• **What you are asked to do**:
Every record below needs to be written out exactly, apart from the pictures.

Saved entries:

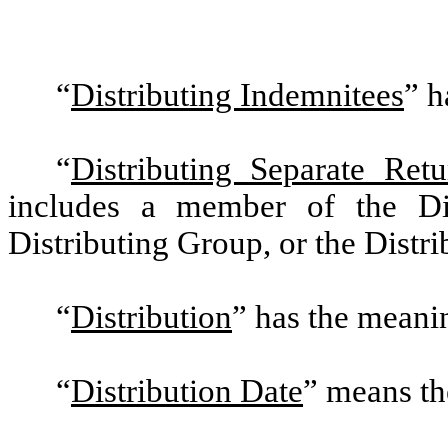
“
Distributing Indemnitees
”
ha
“
Distributing Separate Retu
includes a member of the Dis
Distributing Group, or the Distri
“
Distribution
”
has the meaning
“
Distribution Date
”
means the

• **Expected answer**:
“
Distributing Indemnitees
”
ha
“
Distributing Separate Retu
includes a member of the Dis
Distributing Group, or the Distri
“
Distribution
”
has the meaning
“
Distribution Date
”
means the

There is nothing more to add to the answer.